Supercritical fluid chromatography (SFC) is a form of normal phase chromatography that uses a supercritical fluid such as carbon dioxide as the mobile phase. It is used for the analysis and purification of low to moderate molecular weight, thermally labile molecules and can also be used for the separation of chiral compounds. Principles are similar to those of high performance liquid chromatography (HPLC), however SFC typically utilizes carbon dioxide as the mobile phase; therefore the entire chromatographic flow path must be pressurized.  Because the supercritical phase represents a state in which liquid and gas properties converge, supercritical fluid chromatography is sometimes called convergence chromatography.

Applications
SFC is used in industry primarily for separation of chiral molecules, and uses the same columns as standard HPLC systems. SFC is now commonly used for achiral separations and purifications in the pharmaceutical industry.

Apparatus
SFC with CO2 utilizes carbon dioxide pumps that require that the incoming CO2 and pump heads be kept cold in order to maintain the carbon dioxide at a temperature and pressure that keeps it in a liquid state where it can be effectively metered at some specified flow rate.  The CO2 subsequently becomes supercritical post the injector and in the column oven when the temperature and pressure it is subjected to are raised above the critical point of the liquid and the supercritical state is achieved. SFC as a chromatographic process has been likened to a process having the combined properties of the power of a liquid to dissolve a matrix, with the chromatographic interactions and kinetics of a gas. The result is that you can get a lot of mass on column per injection, and still maintain a high chromatographic efficiency.
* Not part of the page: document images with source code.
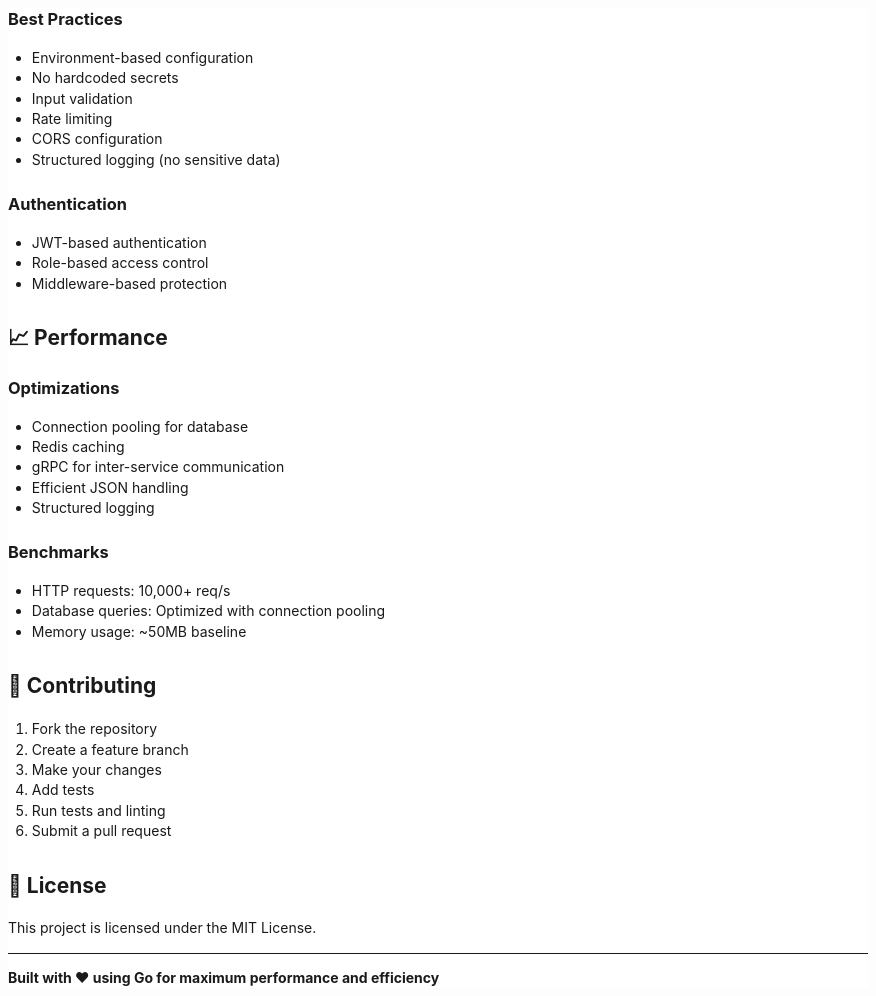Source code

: ### Best Practices

- Environment-based configuration
- No hardcoded secrets
- Input validation
- Rate limiting
- CORS configuration
- Structured logging (no sensitive data)

### Authentication

- JWT-based authentication
- Role-based access control
- Middleware-based protection

## 📈 Performance

### Optimizations

- Connection pooling for database
- Redis caching
- gRPC for inter-service communication
- Efficient JSON handling
- Structured logging

### Benchmarks

- HTTP requests: 10,000+ req/s
- Database queries: Optimized with connection pooling
- Memory usage: ~50MB baseline

## 🤝 Contributing

1. Fork the repository
2. Create a feature branch
3. Make your changes
4. Add tests
5. Run tests and linting
6. Submit a pull request

## 📄 License

This project is licensed under the MIT License.

---

**Built with ❤️ using Go for maximum performance and efficiency**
Typically, gradient elution is employed in analytical SFC using a polar co-solvent such as methanol, possibly with a weak acid or base at low concentrations ~1%. The effective plate counts per analysis can be observed to exceed 500K plates per metre routinely with 5 um material. The operator uses software to set mobile phase flow rate, co-solvent composition, system back pressure and column oven temperature which must exceed 40 °C for supercritical conditions to be achieved with CO2.  In addition, SFC provides an additional control parameter - pressure - by using an automated back pressure regulator.  From an operational standpoint, SFC is as simple and robust as HPLC but fraction collection is more convenient because the primary mobile phase evaporates leaving only the analyte and a small volume of polar co-solvent.  If the outlet CO2 is captured, it can be recompressed and recycled, allowing for >90% reuse of CO2.

Similar to HPLC, SFC uses a variety of detection methods including UV/VIS, mass spectrometry, FID (unlike HPLC) and evaporative light scattering.

Sample preparation
A rule-of-thumb is that any molecule that will dissolve in methanol or a less polar solvent is compatible with SFC, including polar solutes.  CO2 has polarity similar to n-heptane  at its critical point, but the solvent strength can be increased by increasing density or using a polar cosolvent.  In practice, when the fraction of cosolvent is high, the mobile phase is not truly supercritical, but this terminology is used regardless.
This process can be sped up by using supercritical fluid.

Mobile phase
The mobile phase is composed primarily of supercritical carbon dioxide, but since CO2 on its own is too non-polar to effectively elute many analytes, cosolvents are added to modify the mobile phase polarity.  Cosolvents are typically simple alcohols like methanol, ethanol, or isopropyl alcohol.  Other solvents such as acetonitrile, chloroform, or ethyl acetate can be used as modifiers.  For food-grade materials, the selected cosolvent is often ethanol or ethyl acetate, both of which are generally recognized as safe (GRAS).  The solvent limitations are system and column based.

Drawbacks
There have been a few technical issues that have limited adoption of SFC technology, first of which is the high pressure operating conditions.  High-pressure vessels are expensive and bulky, and special materials are often needed to avoid dissolving gaskets and O-rings in the supercritical fluid.  A second drawback is difficulty in maintaining pressure (backpressure regulation).  Whereas liquids are nearly incompressible, so their densities are constant regardless of pressure, supercritical fluids are highly compressible and their physical properties change with pressure - such as the pressure drop across a packed-bed column.  Currently, automated backpressure regulators can maintain a constant pressure in the column even if flow rate varies, mitigating this problem.  A third drawback is difficulty in gas/liquid separation during collection of product.  Upon depressurization, the CO2 rapidly turns into gas and aerosolizes any dissolved analyte in the process.  Cyclone separators have lessened difficulties in gas/liquid separations.